After some careful thinking, I made this rectangle. When I look at it next to our first 2 rectangles, I can see that the red square is in a different position. On this rectangle, the red square is in the bottom left-hand corner. Now, you may be wondering what I'm wondering, which is, how many different rectangles can you make?

[The speaker sticks different coloured sticky notes above the tiles with the questions he asks written on them.]

### Male speaker

Because we know mathematicians like to record their ideas, I'm going to use this piece of grid paper to help me keep a track of all the rectangles I've made.

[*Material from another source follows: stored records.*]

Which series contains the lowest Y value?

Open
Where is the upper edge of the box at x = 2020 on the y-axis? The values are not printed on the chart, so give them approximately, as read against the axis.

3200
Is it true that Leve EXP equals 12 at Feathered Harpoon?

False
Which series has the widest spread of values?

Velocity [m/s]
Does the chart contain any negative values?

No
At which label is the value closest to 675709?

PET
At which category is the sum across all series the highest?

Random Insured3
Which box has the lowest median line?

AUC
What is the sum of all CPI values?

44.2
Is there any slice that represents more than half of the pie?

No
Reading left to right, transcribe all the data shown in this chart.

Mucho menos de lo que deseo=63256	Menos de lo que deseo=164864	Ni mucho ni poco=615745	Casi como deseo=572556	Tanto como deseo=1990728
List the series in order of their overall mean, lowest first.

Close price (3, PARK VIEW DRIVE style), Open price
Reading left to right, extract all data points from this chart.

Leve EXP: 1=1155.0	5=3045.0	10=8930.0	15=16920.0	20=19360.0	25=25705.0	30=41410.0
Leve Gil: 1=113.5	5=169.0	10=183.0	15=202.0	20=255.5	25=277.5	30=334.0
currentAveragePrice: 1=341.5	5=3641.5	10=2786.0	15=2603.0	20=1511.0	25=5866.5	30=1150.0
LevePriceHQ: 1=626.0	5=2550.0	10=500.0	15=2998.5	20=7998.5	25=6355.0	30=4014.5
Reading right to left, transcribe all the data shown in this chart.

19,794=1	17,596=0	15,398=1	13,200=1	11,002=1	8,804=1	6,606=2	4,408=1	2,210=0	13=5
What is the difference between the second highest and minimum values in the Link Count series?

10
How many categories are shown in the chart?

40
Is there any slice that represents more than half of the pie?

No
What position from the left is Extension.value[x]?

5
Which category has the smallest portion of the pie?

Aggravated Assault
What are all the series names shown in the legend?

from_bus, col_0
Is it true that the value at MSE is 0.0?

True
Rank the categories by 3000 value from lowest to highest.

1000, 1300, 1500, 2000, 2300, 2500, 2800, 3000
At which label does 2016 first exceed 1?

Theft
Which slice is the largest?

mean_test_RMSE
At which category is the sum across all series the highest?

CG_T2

When I look at my rectangle, I notice again that it looks like a 10-frame so that's where I'm going to start.

[The speaker draws a 10 frame on the sheet of grid paper with a black marker.]

### Male speaker

I'm going to trace around the outside, draw my 4 lines going down, and then my one line going across. When I check that, I can see that they're the same. And I can see that I have 5 in the top row and 5 more in the bottom.

I'm gonna start by drawing my red square. When I look at my rectangle, I notice that my red square is in the bottom left-hand corner so I'm going to start with that. I'm going to go to my drawing, and I'm going to colour in the bottom left-hand corner square red. I now can see, and I notice, that all of the other squares are yellow.

[In fast-motion footage, the speaker colours the remaining squares in yellow.]

### Male speaker

Now, when I look at this, I can see that I've taken what I've made and I have drawn it to help keep track of how many I can make. So now, over to you, mathematicians. How many different rectangles can you make? And how will you know if you've found them all?

[White text on a blue background reads ‘Over to you…’]

### Male speaker

After exploring the problem for a little while, I found myself getting really stuck trying to create new rectangles. After talking to Penny, she helped me discover a really interesting strategy to make new rectangles. and I want to share that with you.

[A single rectangle made up of square tiles has 9 yellow tiles and one red tile in the top left corner. A sheet of grid paper on the right has 5 different yellow and red tile arrangements drawn on it. Above, a blue sticky note has black text that reads ‘What are we now wondering?’ and a yellow sticky note reads ‘How many different rectangles can you make?’]

### Male speaker

What I can see here is the last rectangle that I've made and I've recorded it on my paper. Penny's strategy works like this. If I were to take my red square and move it down one position… I can see that I've made a new rectangle that I haven't recorded yet. If I were to continue to do this over and over and over again, I should see every possible rectangle that I can make.

However, after talking to Sarah, she showed me a different strategy. Sarah's strategy was to move my five squares at the bottom up to the top row. And now what I can see is I've made a rectangle that is long and skinny. I wonder using Penny's and Sarah's strategies, are there even more rectangles that you can make?

[White text on a blue background reads ‘Over to you!’]

[A blue text header on a white background reads ‘What’s (some of) the mathematics?’ Further text below reads ‘When we first started to solve the problem, we made new rectangles by randomly placing the red square in a new position’. A colour image of 3 different rectangles. Further text reads ‘Penny helped us to work systematically by starting in one position and moving the red square around the rectangle one box at a time. This helped us work out how many different solutions there were because we could more confidently keep track of our thinking. Working like a mathematician includes working systematically and this is important because it can help us solve problems’ A second colour image has 3 additional rectangles.]

[The NSW Government waratah logo turns briefly in the middle of various circles coloured blue, red, white and black. A copyright symbol and small blue text below it reads ‘State of New South Wales (Department of Education), 2021.’]

[End of transcript]

## Discuss

- How many different rectangles can you make?
- Record your rectangles using the grid paper.
- Using Sarah or Penny's strategy, are there even more rectangles you can make?